Ein Schreibtipp, dem ich immer wieder begegnet bin, lautet: Wenn du nicht weißt, wie du schreiben sollst, dann schreib für deine Oma. Stell sie dir als Leserin vor, die in deinem Aufsatz oder deiner Hausarbeit alles versteht.

Ich erinnere mich, dass ich diesen Tipp zum ersten Mal an der Uni erhalten habe, in einem studentischen Tutorium über Hausarbeiten. Gefühlt ist der Oma-Ratschlag aber überall, also habe ich ihn ausprobiert. Funktioniert hat er in meinem Fall nicht.

Für wen schreiben wir?

Eine konkrete Person beim Schreiben im Kopf zu haben, kann helfen. Was nicht hilft, ist, sich auf die beliebte Variante mit der Oma zu versteifen. Es gibt sicher auch Bücher und Texte, für die Oma die Traumleserin ist. Kommt ja auch auf die Oma an! Aber sie ist eben nicht Zielgruppe für alles.

Schreiben funktioniert also adressatenorientiert. Aber wer sind diese Adressatinnen und Adressaten, und wie können wir Kontakt aufnehmen?

Raus aus der Textwüste

Eine Möglichkeit ist, im persönlichen Umfeld nach Menschen zu suchen, die Sie sich als Publikum für Ihr Buch gut vorstellen können. Sprechen Sie mit dieser konkreten Person über Ihr Buch. Nicht auf Smalltalkebene, sondern richtig.

Das kostet am Anfang Überwindung und erfordert Vertrauen. Gerade in Motivationstiefs und dann, wenn die inneren Kritikeräffchen wüten, erdet es aber, die Textwüste zu verlassen und Dialog mit konstruktiv denkenden Menschen zu suchen.

Erzählpfade im Gespräch entwickeln

Beobachten Sie sich während des Gesprächs selbst:

  • Wie erzählen Sie?
  • In welcher Reihenfolge?
  • Was erklären Sie genauer oder besonders eindringlich?
  • Wie ist Ihre Wortwahl?

Das zeigt Ihnen schon wichtige Erzählpfade auf.

Wenn Sie ein Sachbuch schreiben, ist das Gegenüber vielleicht ein Kollege – oder, anders gedacht, eine fachfremde Freundin, wenn Sie Laien erreichen wollen. Gerade wenn Sie an einem erzählenden Sachbuch sitzen, fallen Ihnen sicher eine ganze Reihe von Menschen ein, die Interesse haben könnten. Die Oma?

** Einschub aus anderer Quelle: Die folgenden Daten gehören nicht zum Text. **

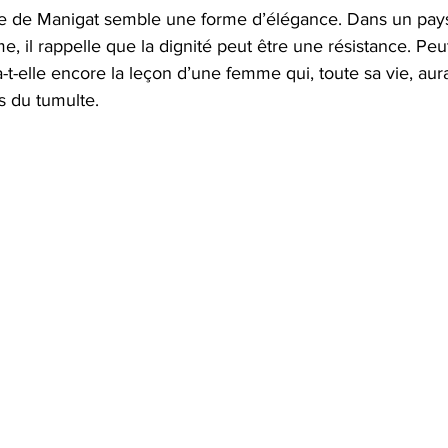
nce de Manigat semble une forme d’élégance. Dans un pays
, il rappelle que la dignité peut être une résistance. Peut
a-t-elle encore la leçon d’une femme qui, toute sa vie, aura
 du tumulte.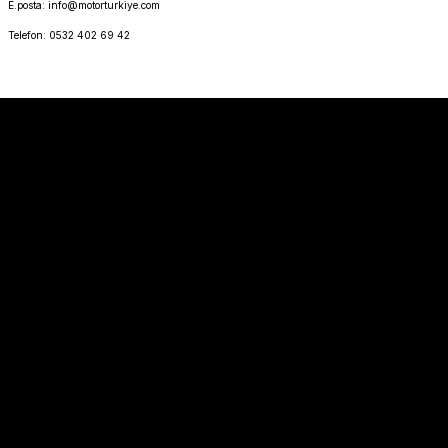
E.posta: info@motorturkiye.com
Telefon: 0532 402 69 42
Sözleşmeler
Alışveriş
Hakkımızda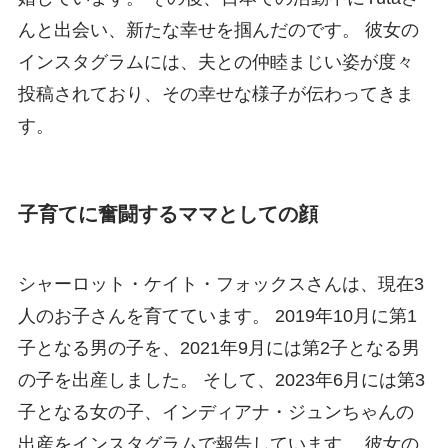
んと出会い、新たな幸せを掴んだのです。 彼女の
インスタグラムには、夫との仲睦まじい姿が度々
投稿されており、その幸せな様子が伝わってきま
す。
子育てに奮闘するママとしての顔
シャーロット・ケイト・フォックスさんは、現在3
人のお子さんを育てています。 2019年10月に第1
子となる男の子を、2021年9月には第2子となる男
の子を出産しました。 そして、2023年6月には第3
子となる女の子、インディアナ・ジュンちゃんの
出産をインスタグラムで報告しています。 彼女の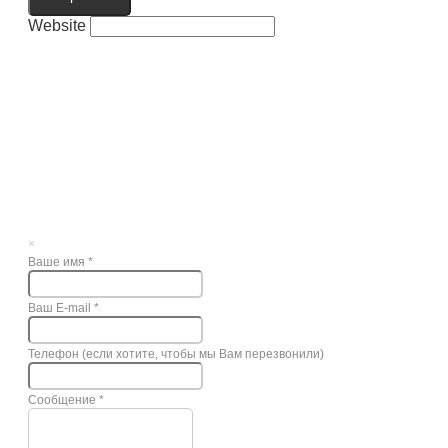
Website
×
Ваше имя
*
Ваш E-mail
*
Телефон (если хотите, чтобы мы Вам перезвонили)
Сообщение
*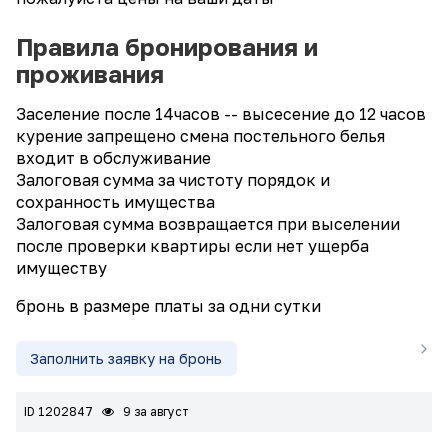
Правила бронирования и
проживания
Заселение после 14часов -- высесение до 12 часов
курение запрещено смена постельного белья
входит в обслуживание
Залоговая сумма за чистоту порядок и
сохранность имущества
Залоговая сумма возвращается при выселении
после проверки квартиры если нет ущерба
имуществу
бронь в размере платы за одни сутки
Заполнить заявку на бронь
ID 1202847
9 за август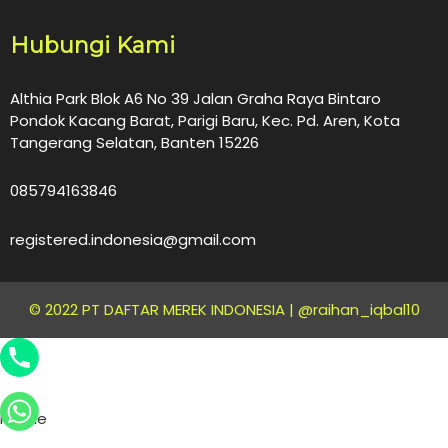
Hubungi Kami
Althia Park Blok A6 No 39 Jalan Graha Raya Bintaro
Pondok Kacang Barat, Parigi Baru, Kec. Pd. Aren, Kota
Tangerang Selatan, Banten 15226
085794163846
registered.indonesia@gmail.com
© 2022 PT DAFTAR MEREK INDONESIA |
@raihan_iqbal10
Phone
WhatsApp
Phone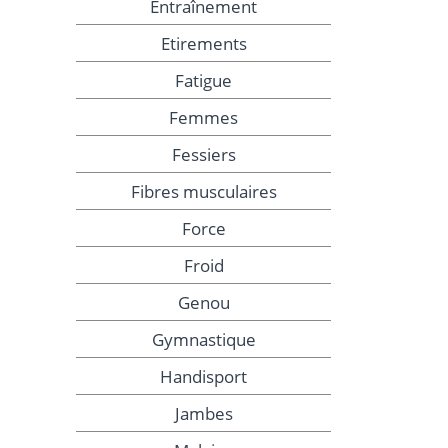
Entraînement
Etirements
Fatigue
Femmes
Fessiers
Fibres musculaires
Force
Froid
Genou
Gymnastique
Handisport
Jambes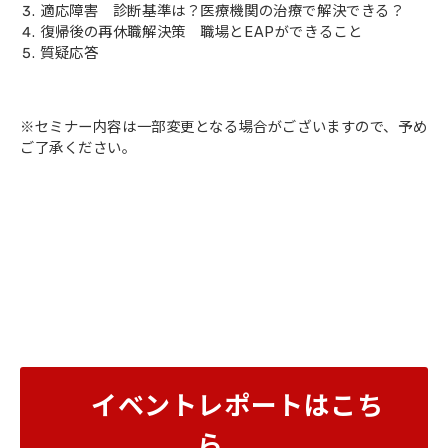
適応障害 診断基準は？医療機関の治療で解決できる？
復帰後の再休職解決策 職場とEAPができること
質疑応答
※セミナー内容は一部変更となる場合がございますので、予め
ご了承ください。
イベントレポートはこち
ら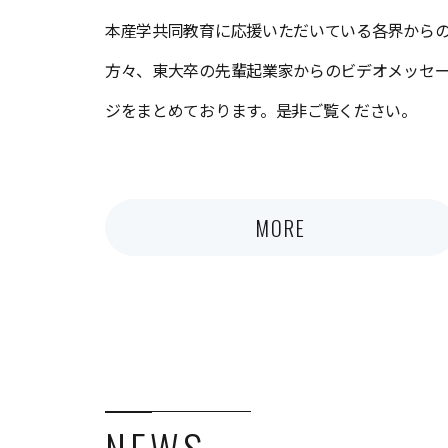
本産学共同教育に応援いただいている各界から
方々、東大卒の先輩起業家からのビデオメッセ
ジをまとめております。是非ご覧ください。
MORE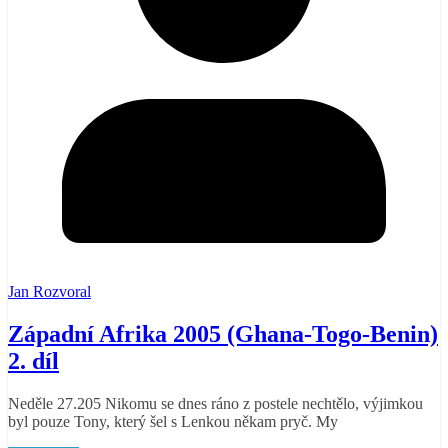
Jan Rozvoral
Západní Afrika 2005 (Ghana-Togo-Benin)
2. díl
Neděle 27.205 Nikomu se dnes ráno z postele nechtělo, výjimkou
byl pouze Tony, který šel s Lenkou někam pryč. My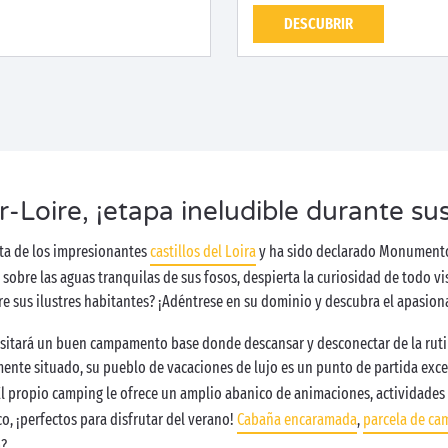
DESCUBRIR
sur-Loire, ¡etapa ineludible durante s
ruta de los impresionantes
castillos del Loira
y ha sido declarado Monumento H
sobre las aguas tranquilas de sus fosos, despierta la curiosidad de todo vi
re sus ilustres habitantes? ¡Adéntrese en su dominio y descubra el apasiona
esitará un buen campamento base donde descansar y desconectar de la rut
ente situado, su pueblo de vacaciones de lujo es un punto de partida excele
l propio camping le ofrece un amplio abanico de animaciones, actividades y 
o, ¡perfectos para disfrutar del verano!
Cabaña encaramada
,
parcela de ca
a?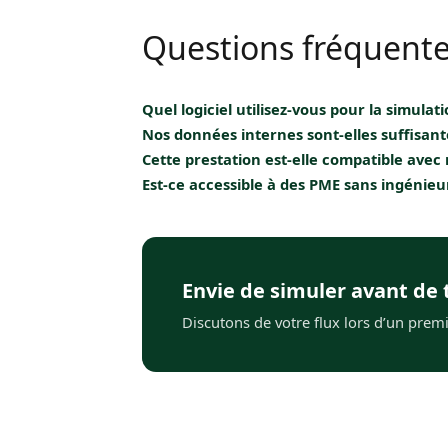
Questions fréquent
Quel logiciel utilisez-vous pour la simulati
Nous utilisons des outils éprouvés (Witness
Nos données internes sont-elles suffisant
de la licence logicielle.
Nous travaillons avec les données disponibles
Cette prestation est-elle compatible ave
validée avant toute recommandation.
C’est précisément son point fort. Le jumeau 
Est-ce accessible à des PME sans ingénieu
il l’amplifie.
Oui, c’est notre cœur de cible. Nous gérons 
autonome.
Envie de simuler avant de 
Discutons de votre flux lors d’un pr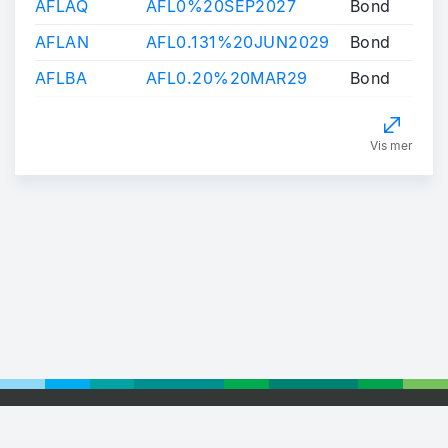
AFLAQ
AFL0%20SEP2027
Bond
AFLAN
AFL0.131%20JUN2029
Bond
AFLBA
AFL0.20%20MAR29
Bond
Vis mer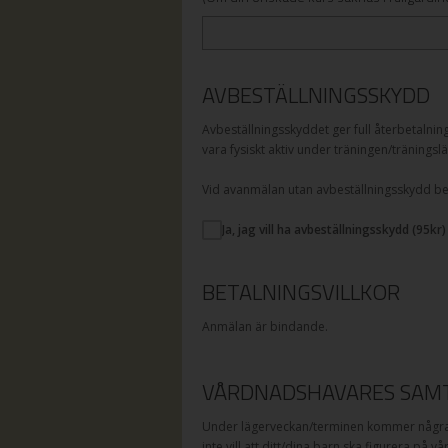
AVBESTÄLLNINGSSKYDD
Avbeställningsskyddet ger full återbetalnin
vara fysiskt aktiv under träningen/träningslä
Vid avanmälan utan avbeställningsskydd betal
Ja, jag vill ha avbeställningsskydd (
95
kr)
BETALNINGSVILLKOR
Anmälan är bindande.
VÅRDNADSHAVARES SAMT
Under lägerveckan/terminen kommer några a
inte vill att ditt/dina barn ska figurera på v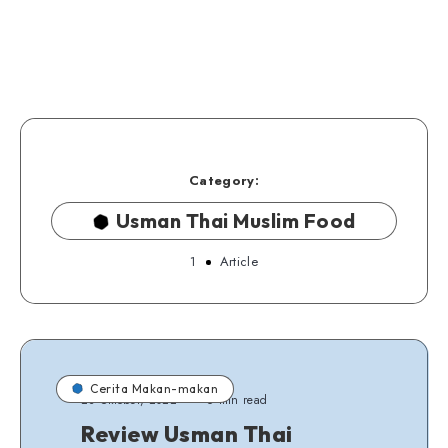
Category:
Usman Thai Muslim Food
1
Article
Cerita Makan-makan
23 Oktober, 2022
6 min read
Review Usman Thai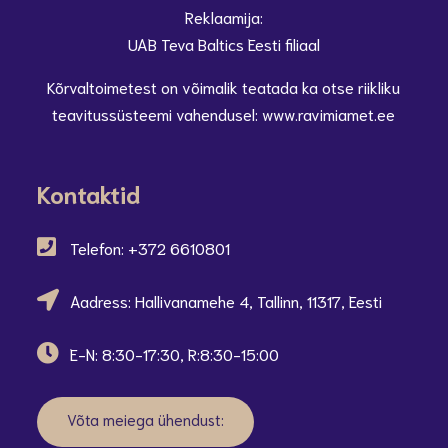
Reklaamija:
UAB Teva Baltics Eesti filiaal
Kõrvaltoimetest on võimalik teatada ka otse riikliku
teavitussüsteemi vahendusel: www.ravimiamet.ee
Kontaktid
Telefon: +372 6610801
Aadress: Hallivanamehe 4, Tallinn, 11317, Eesti
E-N: 8:30-17:30, R:8:30-15:00
Võta meiega ühendust:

Neue Perspektiven im Dialog

Gehen Sie dann in den Dialog und erfahren etwas mehr über die Gedanken und Ideen Ihrer potenziellen Leserinnen und Leser.

  • Welche Aspekte finden sie besonders anschlussfähig?
  • Wie wünschen sie sich die Aufbereitung von Wissen?
  • An welchen Stellen finden sie beispielsweise Humor angebracht, an welchen nicht?
  • Sagen sie etwas, das Ihnen bisher überhaupt noch nicht in den Sinn gekommen ist?

Diese neuen Perspektiven sind in der Umsetzung für Ihr Buch überhaupt nicht verbindlich. Aber allein schon vom Schreibtisch aufzustehen und eine Reaktion zu bekommen – und sei es nur ein Gesichtsausdruck! – wirkt Wunder für Motivation und Gedankenfluss.